ANSWER: You want her back, how? As the same person who snooped and has not owned her own (if secondary) culpability? Or do you want her back after she completes her “process”?
If it's the latter, then I think you need to consider the possibility that, to her, it isn't a process at all, but instead a new victim role that she has assumed for the long haul.
Yes, she snooped, but she must have suspected something. If she asked, and he lied, but she had “evidence,” I might have accidentally peeked at e-mail, too! I admit it! Yes, snooping is wrong. Cheating is worse. Lying about cheating is worse than worse!
What would you suggest to the person who feels she has been cheated on, lied to, and could find out for sure if only she peeked?
Forehead, keyboard. Keyboard, this is my forehead.
If you snoop and your snooping turns up proof of a far worse offense than snooping, then you still have to take responsibility for snooping. The worse offense doesn't wipe out or justify the lesser one (and that's if snooping IS a lesser one – it's accusing, deceiving, lying and trespassing all in one).

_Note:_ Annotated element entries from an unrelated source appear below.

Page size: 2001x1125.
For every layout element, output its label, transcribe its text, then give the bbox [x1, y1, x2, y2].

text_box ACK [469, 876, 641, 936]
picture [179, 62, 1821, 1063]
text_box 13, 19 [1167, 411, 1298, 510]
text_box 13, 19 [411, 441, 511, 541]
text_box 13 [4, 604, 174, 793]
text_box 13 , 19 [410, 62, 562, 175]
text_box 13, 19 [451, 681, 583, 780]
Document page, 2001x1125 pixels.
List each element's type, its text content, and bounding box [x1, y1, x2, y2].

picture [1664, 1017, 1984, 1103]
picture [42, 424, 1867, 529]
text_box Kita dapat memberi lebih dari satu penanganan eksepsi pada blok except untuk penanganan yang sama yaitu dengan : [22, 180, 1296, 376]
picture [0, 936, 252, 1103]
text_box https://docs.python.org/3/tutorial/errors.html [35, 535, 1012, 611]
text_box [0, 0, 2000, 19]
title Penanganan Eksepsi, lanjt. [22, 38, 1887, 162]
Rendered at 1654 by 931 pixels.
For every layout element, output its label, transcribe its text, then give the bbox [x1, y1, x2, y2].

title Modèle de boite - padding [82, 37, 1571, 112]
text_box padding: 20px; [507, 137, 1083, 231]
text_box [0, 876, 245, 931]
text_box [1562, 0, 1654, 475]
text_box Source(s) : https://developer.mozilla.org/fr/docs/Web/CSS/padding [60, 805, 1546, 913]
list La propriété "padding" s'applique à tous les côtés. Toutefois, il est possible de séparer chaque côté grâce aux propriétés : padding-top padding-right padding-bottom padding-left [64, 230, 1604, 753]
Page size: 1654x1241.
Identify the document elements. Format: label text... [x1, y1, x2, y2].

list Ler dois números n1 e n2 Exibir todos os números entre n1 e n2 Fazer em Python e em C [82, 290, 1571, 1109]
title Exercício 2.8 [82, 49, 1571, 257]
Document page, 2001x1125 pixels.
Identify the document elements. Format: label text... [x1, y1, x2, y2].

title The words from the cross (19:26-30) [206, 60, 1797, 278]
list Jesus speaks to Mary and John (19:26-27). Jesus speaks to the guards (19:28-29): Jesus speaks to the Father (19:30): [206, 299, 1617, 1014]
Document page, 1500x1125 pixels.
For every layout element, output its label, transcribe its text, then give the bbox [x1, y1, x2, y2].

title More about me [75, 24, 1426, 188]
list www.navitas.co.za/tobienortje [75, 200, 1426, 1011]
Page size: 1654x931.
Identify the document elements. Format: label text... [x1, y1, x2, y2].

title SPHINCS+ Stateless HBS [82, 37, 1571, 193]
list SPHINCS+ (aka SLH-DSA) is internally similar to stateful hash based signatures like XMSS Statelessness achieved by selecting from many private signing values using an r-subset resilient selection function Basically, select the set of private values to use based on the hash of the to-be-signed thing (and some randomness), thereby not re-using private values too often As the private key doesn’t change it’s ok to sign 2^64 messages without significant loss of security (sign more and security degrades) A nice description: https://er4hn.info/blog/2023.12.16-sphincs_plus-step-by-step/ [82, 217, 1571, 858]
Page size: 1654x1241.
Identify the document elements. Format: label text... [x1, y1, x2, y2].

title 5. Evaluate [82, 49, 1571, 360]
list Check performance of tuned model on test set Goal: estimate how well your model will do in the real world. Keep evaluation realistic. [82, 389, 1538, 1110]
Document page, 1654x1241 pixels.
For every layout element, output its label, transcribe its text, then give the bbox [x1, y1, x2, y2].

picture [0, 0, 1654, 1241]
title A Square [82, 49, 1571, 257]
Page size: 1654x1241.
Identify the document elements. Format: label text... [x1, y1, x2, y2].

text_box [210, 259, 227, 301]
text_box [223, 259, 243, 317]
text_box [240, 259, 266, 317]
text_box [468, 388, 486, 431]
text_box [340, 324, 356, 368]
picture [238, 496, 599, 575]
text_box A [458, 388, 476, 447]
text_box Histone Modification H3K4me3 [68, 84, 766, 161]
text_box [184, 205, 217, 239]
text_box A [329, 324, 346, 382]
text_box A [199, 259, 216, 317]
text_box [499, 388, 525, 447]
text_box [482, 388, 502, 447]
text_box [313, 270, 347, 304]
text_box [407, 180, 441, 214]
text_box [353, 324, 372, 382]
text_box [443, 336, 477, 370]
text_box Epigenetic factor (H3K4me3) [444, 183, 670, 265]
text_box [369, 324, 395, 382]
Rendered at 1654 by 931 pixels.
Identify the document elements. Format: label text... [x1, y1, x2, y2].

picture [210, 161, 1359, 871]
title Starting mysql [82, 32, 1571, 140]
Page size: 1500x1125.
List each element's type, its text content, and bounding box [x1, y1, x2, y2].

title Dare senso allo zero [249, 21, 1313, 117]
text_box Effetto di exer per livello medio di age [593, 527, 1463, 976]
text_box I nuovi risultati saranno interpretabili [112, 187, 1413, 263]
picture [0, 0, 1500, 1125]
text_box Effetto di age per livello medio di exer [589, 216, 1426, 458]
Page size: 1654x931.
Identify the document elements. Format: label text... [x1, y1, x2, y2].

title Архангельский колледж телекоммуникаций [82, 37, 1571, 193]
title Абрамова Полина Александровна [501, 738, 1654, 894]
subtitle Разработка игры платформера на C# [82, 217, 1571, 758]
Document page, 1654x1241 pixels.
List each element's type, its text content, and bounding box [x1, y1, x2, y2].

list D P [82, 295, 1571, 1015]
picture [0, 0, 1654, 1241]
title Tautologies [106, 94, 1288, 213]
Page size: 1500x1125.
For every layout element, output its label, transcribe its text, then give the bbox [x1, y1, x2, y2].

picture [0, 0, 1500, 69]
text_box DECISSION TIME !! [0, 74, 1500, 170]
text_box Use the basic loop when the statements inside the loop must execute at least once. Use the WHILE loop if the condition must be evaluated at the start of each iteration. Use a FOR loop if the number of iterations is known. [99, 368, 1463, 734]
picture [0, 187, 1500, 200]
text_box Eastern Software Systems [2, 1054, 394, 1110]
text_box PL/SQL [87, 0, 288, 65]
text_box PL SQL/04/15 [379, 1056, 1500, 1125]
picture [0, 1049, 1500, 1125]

If you feel that being right retroactively justifies your snooping because you would then have had no other way to trust the person, then I am going to see how well my forehead types get out of this relationship. Sheesh.
The need to snoop is telling you the trust (and therefore the relationship) is already blown. Proof not necessary.
Sometimes the truth will never come out unless you snoop. Now, endless spying is wrong, when you hope to “eventually” catch them doing wrong.
No, no, no! If in the act of snooping you: realize you've hit bottom; cease snooping immediately; confess; and completely re-examine not only your relationship but also your entire notion of trust, then, OK, snooping was “necessary.”
Otherwise, I'm not buying. The only time the “truth” needs to come out is when you need to know how many credit cards he opened and maxed out, or how much money she has siphoned out of your accounts, or whatever. It is not a means of establishing (un)trustworthiness. That you already know.